# Advanced Search - Operators
---

Before we do any work, we need to import several functions from cdapython:


- `Q` and `query` which power the search
- `columns` which lets us view entity field names
- `unique_terms` which lets view entity field contents
    
We're also asking cdapython to report it's version so we can be sure we're using the one we mean to.

In [1]:
from cdapython import Q, columns, unique_terms, query
print(Q.get_version())
Q.set_host_url("http://35.192.60.10:8080/")

2022.6.9



The CDA provides a custom python tool for searching CDA data. [`Q`](usage/#q) (short for Query) offers several ways to search and filter data, and several input modes:

---
- **[Q.()](../../../Documentation/usage/#q)** builds a query that can be used by `run()` or `count()`
- **[Q.run()](../../../Documentation/usage/#qrun)** returns data for the specified search 
- **[Q.count()](../../../Documentation/usage/#qcounts)** returns summary information (counts) data that fit the specified search

---

## Operators

Operators allow us to make more complex queries, to make more and more refined datasets. These come in two basic types: 

Operators within `Q()`:

- `=`
- `!=`
- `OR()`
- `%`

- `>=`
- `<=`
- `<`
- `>`

And operators that allow us to combine `Q()` statements:

- `AND()`

- `IS()`
- `IN()`

- `NOT()`
- `NOT IN()`
- `NOT LIKE()`
- `IS NOT()`

In both cases, we use these operators to build more and more complex Q statements before sending our query to `run()` or `count()`.


### Q operators
#### Equals: `=`

In the other tutorials, we have always used the same query, which uses the `=` operator. 

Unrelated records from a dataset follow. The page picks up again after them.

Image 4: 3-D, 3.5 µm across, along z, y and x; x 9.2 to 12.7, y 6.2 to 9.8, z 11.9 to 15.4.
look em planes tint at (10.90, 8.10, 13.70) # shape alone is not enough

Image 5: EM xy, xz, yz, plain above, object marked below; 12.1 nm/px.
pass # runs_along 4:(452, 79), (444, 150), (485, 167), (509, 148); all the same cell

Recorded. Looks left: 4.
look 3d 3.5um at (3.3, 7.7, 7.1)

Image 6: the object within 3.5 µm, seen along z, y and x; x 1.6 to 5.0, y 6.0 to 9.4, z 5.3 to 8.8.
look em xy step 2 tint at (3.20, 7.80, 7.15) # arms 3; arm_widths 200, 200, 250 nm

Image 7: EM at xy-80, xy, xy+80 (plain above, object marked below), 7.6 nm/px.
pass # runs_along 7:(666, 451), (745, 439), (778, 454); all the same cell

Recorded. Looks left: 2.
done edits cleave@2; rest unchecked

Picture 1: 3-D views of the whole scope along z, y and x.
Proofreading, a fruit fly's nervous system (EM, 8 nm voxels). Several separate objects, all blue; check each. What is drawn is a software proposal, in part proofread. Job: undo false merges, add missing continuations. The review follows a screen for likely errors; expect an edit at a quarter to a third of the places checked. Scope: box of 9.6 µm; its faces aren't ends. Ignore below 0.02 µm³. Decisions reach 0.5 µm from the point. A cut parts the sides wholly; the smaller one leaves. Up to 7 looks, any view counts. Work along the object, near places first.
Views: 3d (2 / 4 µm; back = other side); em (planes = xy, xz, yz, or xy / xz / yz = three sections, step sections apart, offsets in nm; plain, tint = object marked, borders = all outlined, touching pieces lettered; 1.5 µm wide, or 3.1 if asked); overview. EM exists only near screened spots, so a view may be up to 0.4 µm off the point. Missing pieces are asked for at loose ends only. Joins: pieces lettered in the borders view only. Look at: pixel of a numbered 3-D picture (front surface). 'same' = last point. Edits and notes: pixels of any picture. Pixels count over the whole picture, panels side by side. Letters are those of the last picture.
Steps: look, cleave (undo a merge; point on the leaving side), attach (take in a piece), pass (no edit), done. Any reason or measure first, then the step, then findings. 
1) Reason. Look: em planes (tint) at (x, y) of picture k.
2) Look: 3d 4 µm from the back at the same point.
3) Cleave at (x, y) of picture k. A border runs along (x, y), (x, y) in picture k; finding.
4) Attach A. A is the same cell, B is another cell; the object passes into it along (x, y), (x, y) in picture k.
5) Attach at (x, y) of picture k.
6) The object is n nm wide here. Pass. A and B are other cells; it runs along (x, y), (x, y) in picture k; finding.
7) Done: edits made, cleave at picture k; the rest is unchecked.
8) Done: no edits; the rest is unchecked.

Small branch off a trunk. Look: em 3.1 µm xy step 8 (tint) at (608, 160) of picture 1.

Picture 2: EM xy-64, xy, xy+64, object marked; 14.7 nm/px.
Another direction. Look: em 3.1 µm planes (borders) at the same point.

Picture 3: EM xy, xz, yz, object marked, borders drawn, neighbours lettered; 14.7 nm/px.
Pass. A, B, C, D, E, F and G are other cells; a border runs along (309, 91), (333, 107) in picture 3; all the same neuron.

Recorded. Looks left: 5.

```Q('ResearchSubject.primary_diagnosis_site = "brain"')```

This operator will only return data where the primary_diagnosis_site is exactly "brain". Here let's to a similar search, but for "uterus". We'll look at the researchsubject summary:

In [2]:
Q('ResearchSubject.primary_diagnosis_site = "uterus"').researchsubject.count.run()

Total execution time: 3515 ms


    total : 867     


   files : 242362   


system,count
IDC,867

primary_diagnosis_condition,count
,867

primary_diagnosis_site,count
Uterus,867




#### Not Equal: `!=`

The `!=` operator does the opposite of the `=` operator, it returns everything that is not exactly the term you give it:

In [3]:
Q('ResearchSubject.primary_diagnosis_site != "uterus"').researchsubject.count.run()

Total execution time: 3495 ms


   total : 148491   


  files : 39151493  


system,count
GDC,85076
PDC,2334
IDC,61081

primary_diagnosis_condition,count
Adenomas and Adenocarcinomas,32730
Myeloid Leukemias,3965
Gliomas,4772
"Cystic, Mucinous and Serous Neoplasms",3723
Squamous Cell Neoplasms,5076
Osseous and Chondromatous Neoplasms,615
Other,206
Lymphoid Leukemias,2072
Myomatous Neoplasms,632
,61082

primary_diagnosis_site,count
Bladder,2155
Hematopoietic and reticuloendothelial systems,9007
Liver and intrahepatic bile ducts,1609
Other and ill-defined sites,1186
Breast,21945
Colon,8559
Kidney,4788
Thyroid gland,1880
"Uterus, NOS",1998
Lymph nodes,538




Note that in our `!=` results, there are 1998 "Uterus, NOS" samples. These don't appear in our `=` search because "Uterus, NOS" is not *exactly* "Uterus".

There are several ways to change our search to get both "Uterus" and "Uterus, NOS", and which we choose will depend on both our interests, and on how different the terms are that we care about.


### OR

If we have a small enough number of search criteria to reliably type them out, we can use the OR operator to combine results:


In [4]:
Q('ResearchSubject.primary_diagnosis_site = "uterus" OR ResearchSubject.primary_diagnosis_site = "uterus, NOS"').researchsubject.count.run()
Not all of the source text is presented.